A Companhia de Saneamento de Minas Gerais (Copasa) anunciou uma reestruturação em seu modelo de aportes para atingir as metas de universalização previstas no Marco Legal do Saneamento. Sob a gestão de Guilherme Duarte, a companhia planeja elevar o patamar de investimentos para R$ 2 bilhões anuais, buscando maior celeridade na entrega de obras.
1. Novas Modalidades de Contratação
Para ampliar sua capacidade operacional e reduzir a burocracia, a Copasa atualizou seu regulamento de contratações. As principais mudanças incluem:
- Contratos de Performance: Foco na remuneração baseada em resultados e eficiência operacional.
- Contratações Semi-Integradas: Modalidade em que o licitante propõe soluções completas para problemas complexos, integrando projeto e execução.
- Agilidade Licitatória: Simplificação de processos para garantir que o capital seja alocado de forma mais rápida no campo.
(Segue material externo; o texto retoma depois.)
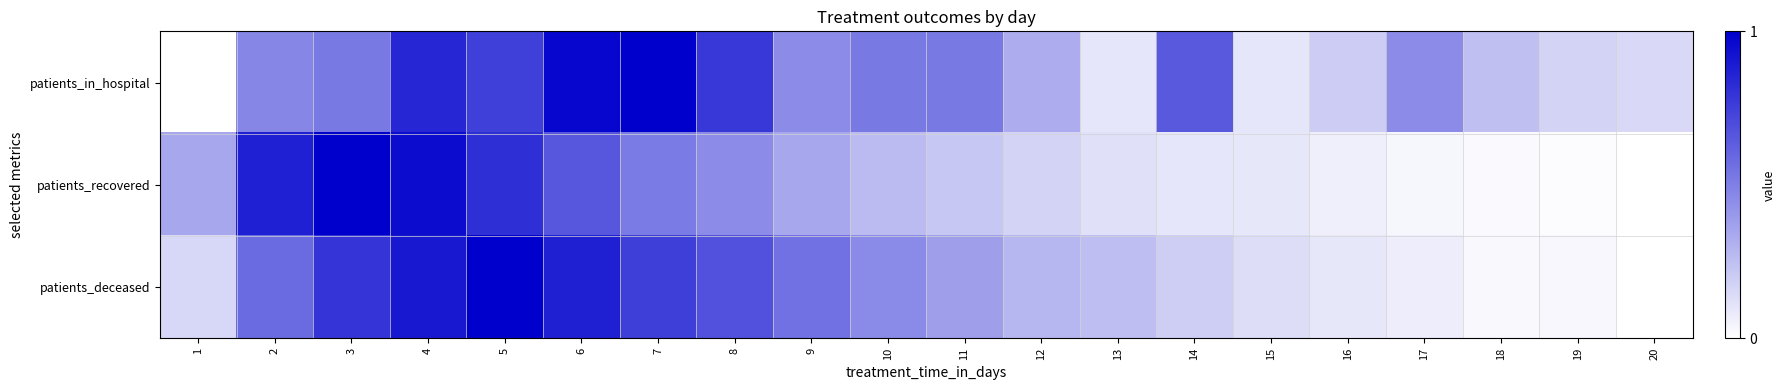

Reading left to right, extract all data points from this chart.

patients_in_hospital: 1=0.0	2=0.5	3=0.5	4=0.8	5=0.8	6=1.0	7=1.0	8=0.8	9=0.5	10=0.5	11=0.5	12=0.3	13=0.1	14=0.7	15=0.1	16=0.2	17=0.5	18=0.2	19=0.2	20=0.1
patients_recovered: 1=0.3	2=0.9	3=1.0	4=1.0	5=0.8	6=0.7	7=0.5	8=0.5	9=0.3	10=0.3	11=0.2	12=0.2	13=0.1	14=0.1	15=0.1	16=0.1	17=0.0	18=0.0	19=0.0	20=0.0
patients_deceased: 1=0.2	2=0.6	3=0.8	4=0.9	5=1.0	6=0.9	7=0.8	8=0.7	9=0.6	10=0.5	11=0.4	12=0.3	13=0.3	14=0.2	15=0.1	16=0.1	17=0.1	18=0.0	19=0.0	20=0.0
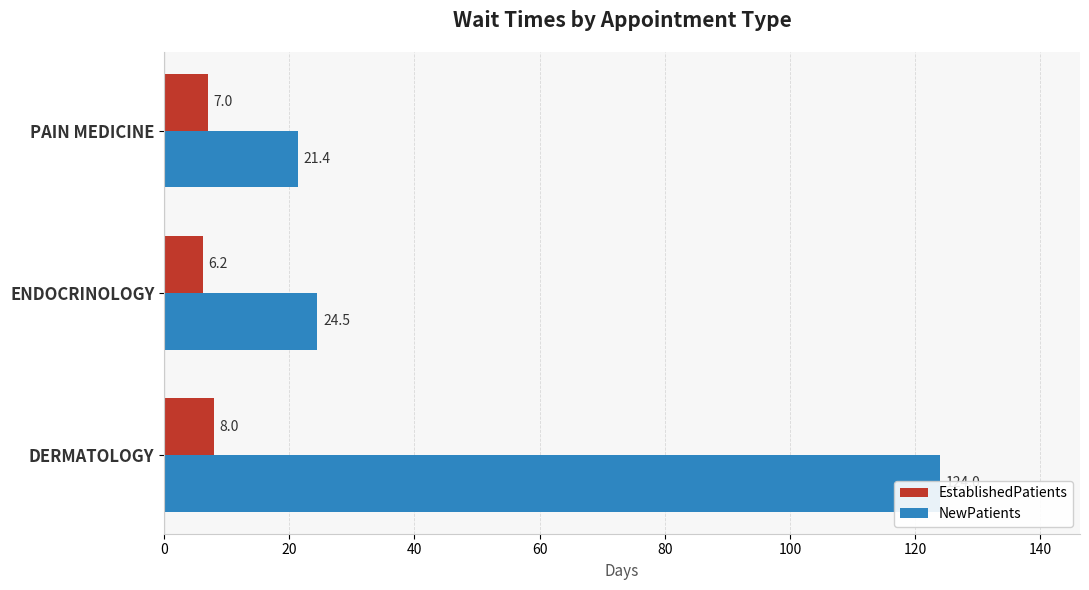

What is the average value of the NewPatients series?

56.6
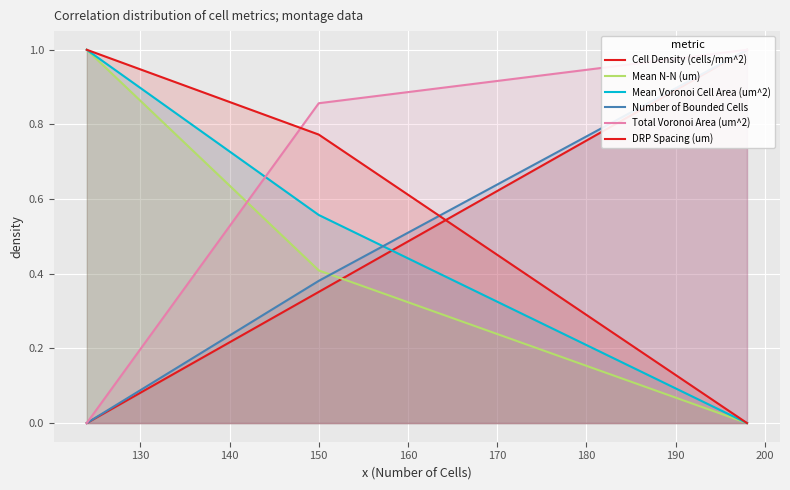

Rank the series by their maximum value, from lowest to highest.

Mean N-N (um), DRP Spacing (um), Mean Voronoi Cell Area (um^2), Number of Bounded Cells, Total Voronoi Area (um^2), Cell Density (cells/mm^2)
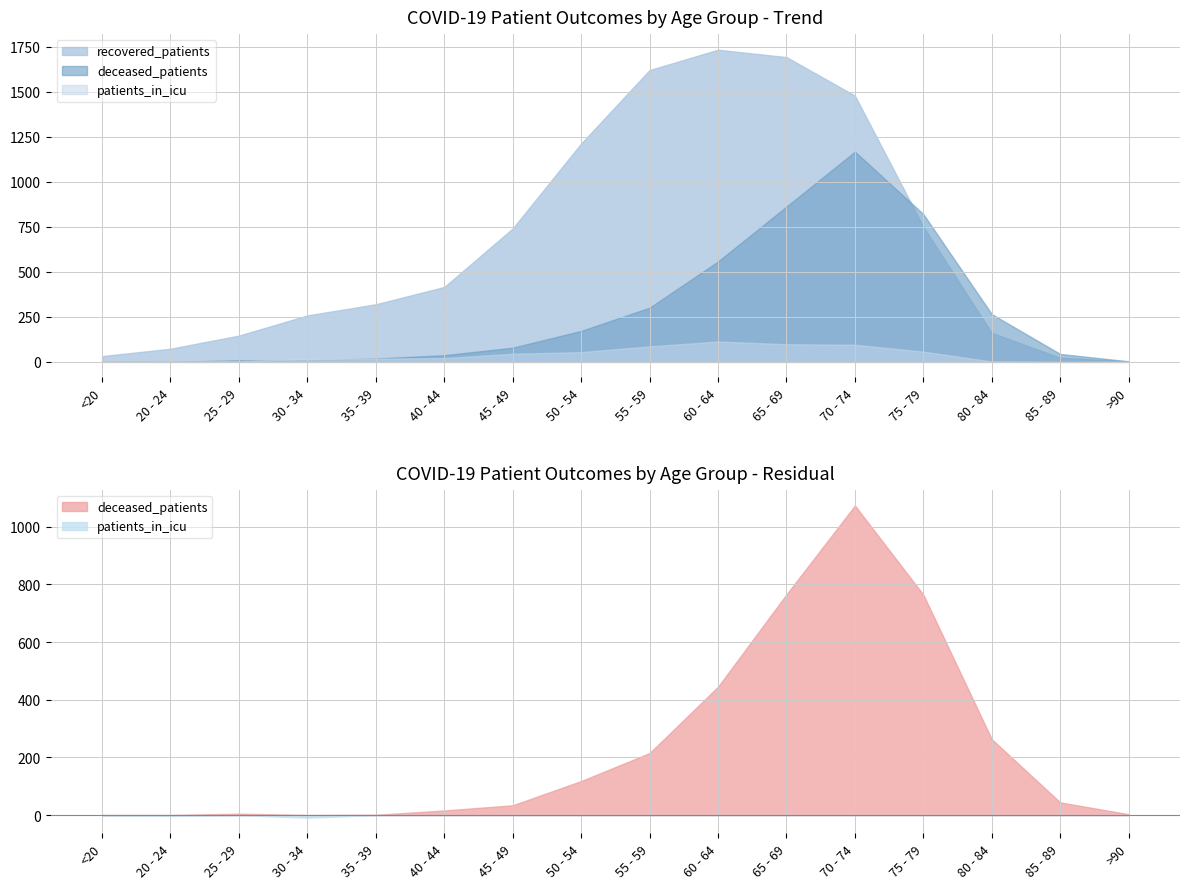

At which category does patients_in_icu reach its first local valley?

20 - 24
2. Metas de Investimento e Plano Plurianual
O planejamento financeiro da estatal mineira demonstra um salto agressivo na alocação de recursos:
- Investimento 2021 vs 2022: Aumento de 57% no período comparado, atingindo R$ 965,3 milhões até setembro.
- Meta de Curto Prazo: Fechamento de 2022 com R$ 1,165 bilhão investidos.
- Ciclo 2023-2026: Plano de investimentos aprovado de R$ 6 bilhões, visando a expansão da rede de água e tratamento de esgoto em todo o estado.
3. Desempenho Financeiro e Recuperação
Os resultados trimestrais da companhia mostram uma forte recuperação operacional após fatores extraordinários ocorridos em 2021 (como o PDVI e devoluções regulatórias):
- Lucro Líquido: Registrou R$ 227,2 milhões no 3º trimestre, uma recuperação expressiva frente aos R$ 16,4 milhões do ano anterior.
- EBITDA: Salto de 117,2%, alcançando R$ 515 milhões no trimestre.
- Eficiência Operacional: O aumento do Ebitda reflete a melhora nas margens e o controle de custos pós-reestruturação administrativa.